*** GIVEN TEXT ***
For a runner, there's nothing more frustrating than getting injured. Whether it's a nagging pain that creeps up time and again or a new issue that seemingly came out of nowhere, being sidelined can be even more agonizing than the ailment itself.
To remedy your injury and prevent it from happening in the future, it's important to determine what caused it in the first place. While overtraining (running longer and/or more often than your body is ready for) is often to blame, it's not always the culprit. If you've been following a sensible training plan but still can't stay healthy, here are five possible reasons why.
You're Wearing Bad Shoes
It may seem that there are nearly as many different shoe types as there are runners, but that's for good reason: There is no "best" type of running shoe because runners all have different types of feet. Neutral, stability, motion control, foot-shaped, minimalist, high-cushioning--the choices can be overwhelming, but it's important that you find the right type, and fit, for you.
Speaking of fit, did you know that you should probably be running in a shoe a half size bigger than your street shoes? That's because the motion of running causes your foot to move slightly inside your shoe, which can cause your toes to repeatedly bump up against the front of the shoe unless you give them a little more room. If you get sore or black toenails or hot spots or blisters anywhere on your feet after a reasonable break-in period, you're probably running in too small a shoe. To find the right size and type of running shoe, consult with a professional at your local running shoe store.
*** End of GIVEN TEXT ***
*** THE DATA ***
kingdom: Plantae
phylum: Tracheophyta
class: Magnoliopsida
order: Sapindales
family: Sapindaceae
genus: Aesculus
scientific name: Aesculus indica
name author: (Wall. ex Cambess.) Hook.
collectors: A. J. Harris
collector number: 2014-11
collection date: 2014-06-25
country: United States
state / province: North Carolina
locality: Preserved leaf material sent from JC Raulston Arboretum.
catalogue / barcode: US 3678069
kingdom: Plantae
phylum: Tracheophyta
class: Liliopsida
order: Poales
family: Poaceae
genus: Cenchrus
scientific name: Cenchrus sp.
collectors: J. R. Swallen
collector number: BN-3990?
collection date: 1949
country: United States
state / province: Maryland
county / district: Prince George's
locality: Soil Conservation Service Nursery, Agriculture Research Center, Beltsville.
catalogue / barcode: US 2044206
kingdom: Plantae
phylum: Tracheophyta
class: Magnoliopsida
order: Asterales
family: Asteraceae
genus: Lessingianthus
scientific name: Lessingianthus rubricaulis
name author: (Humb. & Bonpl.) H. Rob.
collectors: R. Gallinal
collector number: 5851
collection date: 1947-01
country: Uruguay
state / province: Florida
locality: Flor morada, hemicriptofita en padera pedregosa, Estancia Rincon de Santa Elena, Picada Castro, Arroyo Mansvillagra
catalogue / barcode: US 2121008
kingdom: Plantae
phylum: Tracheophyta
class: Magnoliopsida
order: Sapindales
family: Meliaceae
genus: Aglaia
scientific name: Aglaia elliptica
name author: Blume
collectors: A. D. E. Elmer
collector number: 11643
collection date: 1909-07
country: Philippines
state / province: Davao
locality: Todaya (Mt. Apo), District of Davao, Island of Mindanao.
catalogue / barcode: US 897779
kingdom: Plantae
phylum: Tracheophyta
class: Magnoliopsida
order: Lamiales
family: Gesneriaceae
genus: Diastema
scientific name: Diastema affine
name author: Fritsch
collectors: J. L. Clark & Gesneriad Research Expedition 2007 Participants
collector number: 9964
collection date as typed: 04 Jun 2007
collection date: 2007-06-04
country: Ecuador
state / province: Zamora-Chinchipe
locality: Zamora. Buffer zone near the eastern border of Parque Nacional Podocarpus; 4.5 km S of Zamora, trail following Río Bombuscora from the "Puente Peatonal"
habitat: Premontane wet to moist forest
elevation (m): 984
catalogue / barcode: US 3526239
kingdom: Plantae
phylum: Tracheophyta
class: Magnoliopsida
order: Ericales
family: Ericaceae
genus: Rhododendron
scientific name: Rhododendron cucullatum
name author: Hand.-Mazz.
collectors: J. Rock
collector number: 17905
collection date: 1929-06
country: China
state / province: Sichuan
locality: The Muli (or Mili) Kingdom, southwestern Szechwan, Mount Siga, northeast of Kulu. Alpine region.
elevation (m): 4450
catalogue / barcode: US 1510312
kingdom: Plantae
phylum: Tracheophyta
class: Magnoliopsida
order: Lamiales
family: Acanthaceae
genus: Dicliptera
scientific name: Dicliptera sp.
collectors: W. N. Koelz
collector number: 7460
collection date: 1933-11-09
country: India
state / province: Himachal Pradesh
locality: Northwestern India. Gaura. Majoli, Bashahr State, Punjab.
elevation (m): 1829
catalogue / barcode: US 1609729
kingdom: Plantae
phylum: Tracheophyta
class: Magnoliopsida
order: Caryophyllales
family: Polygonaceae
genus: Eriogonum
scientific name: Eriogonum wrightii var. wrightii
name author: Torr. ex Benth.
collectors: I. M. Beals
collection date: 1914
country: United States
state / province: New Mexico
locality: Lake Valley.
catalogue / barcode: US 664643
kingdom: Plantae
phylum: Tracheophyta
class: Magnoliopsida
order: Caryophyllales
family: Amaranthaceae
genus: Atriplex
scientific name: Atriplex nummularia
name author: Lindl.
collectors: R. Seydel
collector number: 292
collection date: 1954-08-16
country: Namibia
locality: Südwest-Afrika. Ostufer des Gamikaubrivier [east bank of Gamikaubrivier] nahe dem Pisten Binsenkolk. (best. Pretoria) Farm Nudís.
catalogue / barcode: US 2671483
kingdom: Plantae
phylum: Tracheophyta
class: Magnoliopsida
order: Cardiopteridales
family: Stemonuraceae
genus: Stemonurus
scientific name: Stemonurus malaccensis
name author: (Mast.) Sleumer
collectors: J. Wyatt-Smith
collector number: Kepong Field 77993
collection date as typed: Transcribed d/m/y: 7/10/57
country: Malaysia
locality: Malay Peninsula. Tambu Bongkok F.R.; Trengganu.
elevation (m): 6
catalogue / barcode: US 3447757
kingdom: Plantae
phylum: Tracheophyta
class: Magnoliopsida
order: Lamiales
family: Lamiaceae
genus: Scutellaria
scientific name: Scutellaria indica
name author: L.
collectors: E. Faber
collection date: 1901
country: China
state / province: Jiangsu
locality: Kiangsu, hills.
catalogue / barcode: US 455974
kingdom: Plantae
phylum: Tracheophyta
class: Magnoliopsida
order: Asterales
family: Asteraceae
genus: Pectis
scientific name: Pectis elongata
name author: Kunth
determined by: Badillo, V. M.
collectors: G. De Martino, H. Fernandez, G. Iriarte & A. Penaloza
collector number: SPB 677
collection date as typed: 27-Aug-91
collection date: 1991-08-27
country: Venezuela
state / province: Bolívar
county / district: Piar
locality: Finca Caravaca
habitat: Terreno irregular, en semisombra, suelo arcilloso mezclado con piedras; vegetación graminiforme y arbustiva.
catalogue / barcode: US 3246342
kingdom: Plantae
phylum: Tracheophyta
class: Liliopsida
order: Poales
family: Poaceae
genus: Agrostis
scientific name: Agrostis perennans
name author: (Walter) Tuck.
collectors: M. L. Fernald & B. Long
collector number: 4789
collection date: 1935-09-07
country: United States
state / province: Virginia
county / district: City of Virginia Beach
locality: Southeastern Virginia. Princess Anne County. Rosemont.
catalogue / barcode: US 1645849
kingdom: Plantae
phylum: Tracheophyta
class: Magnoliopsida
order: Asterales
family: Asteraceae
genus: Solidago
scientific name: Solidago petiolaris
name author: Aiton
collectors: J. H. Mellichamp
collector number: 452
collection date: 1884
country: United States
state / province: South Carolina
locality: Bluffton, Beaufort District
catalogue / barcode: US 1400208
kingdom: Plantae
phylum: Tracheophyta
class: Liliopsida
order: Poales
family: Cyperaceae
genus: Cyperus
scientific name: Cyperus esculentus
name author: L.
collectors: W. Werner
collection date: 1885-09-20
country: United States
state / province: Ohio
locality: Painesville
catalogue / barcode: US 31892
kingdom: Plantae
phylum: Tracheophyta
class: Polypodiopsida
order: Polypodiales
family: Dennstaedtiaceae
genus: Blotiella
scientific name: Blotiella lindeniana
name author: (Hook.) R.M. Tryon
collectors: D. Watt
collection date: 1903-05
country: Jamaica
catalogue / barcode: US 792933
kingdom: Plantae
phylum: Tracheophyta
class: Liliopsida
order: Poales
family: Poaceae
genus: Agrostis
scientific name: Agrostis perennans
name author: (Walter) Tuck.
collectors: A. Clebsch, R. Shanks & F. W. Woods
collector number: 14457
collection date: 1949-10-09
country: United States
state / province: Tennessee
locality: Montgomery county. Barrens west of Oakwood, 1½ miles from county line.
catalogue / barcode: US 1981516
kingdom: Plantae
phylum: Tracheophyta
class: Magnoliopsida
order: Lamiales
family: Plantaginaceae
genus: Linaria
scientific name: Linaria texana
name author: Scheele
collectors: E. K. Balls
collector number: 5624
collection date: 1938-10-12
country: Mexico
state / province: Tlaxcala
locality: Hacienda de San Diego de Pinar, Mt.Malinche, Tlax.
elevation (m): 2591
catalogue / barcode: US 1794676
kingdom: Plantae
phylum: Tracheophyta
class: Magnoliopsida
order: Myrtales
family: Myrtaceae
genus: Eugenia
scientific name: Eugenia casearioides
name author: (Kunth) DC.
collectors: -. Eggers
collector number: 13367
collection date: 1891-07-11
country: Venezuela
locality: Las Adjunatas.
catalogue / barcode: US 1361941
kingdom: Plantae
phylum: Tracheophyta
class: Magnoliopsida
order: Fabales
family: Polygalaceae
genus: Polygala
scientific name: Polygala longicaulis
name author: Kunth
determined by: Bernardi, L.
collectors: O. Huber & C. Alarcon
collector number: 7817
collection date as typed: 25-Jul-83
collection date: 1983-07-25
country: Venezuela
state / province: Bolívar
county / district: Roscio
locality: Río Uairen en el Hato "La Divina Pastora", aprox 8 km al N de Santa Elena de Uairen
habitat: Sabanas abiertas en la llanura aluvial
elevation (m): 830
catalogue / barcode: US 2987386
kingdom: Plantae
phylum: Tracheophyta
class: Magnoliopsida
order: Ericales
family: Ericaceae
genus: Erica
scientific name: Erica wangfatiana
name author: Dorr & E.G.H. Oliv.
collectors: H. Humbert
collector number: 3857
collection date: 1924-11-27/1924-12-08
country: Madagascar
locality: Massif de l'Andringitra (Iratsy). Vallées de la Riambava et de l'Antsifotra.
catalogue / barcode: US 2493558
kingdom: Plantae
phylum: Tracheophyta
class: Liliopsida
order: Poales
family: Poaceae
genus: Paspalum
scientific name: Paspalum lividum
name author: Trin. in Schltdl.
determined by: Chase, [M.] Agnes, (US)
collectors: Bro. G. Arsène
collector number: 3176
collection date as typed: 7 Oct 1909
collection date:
*** End of THE DATA ***
WHAT THIS TASK INVOLVES: According to the running injury text, how much bigger than your street shoes should your running shoes probably be?

EXERCISE SOLUTION: A half size bigger.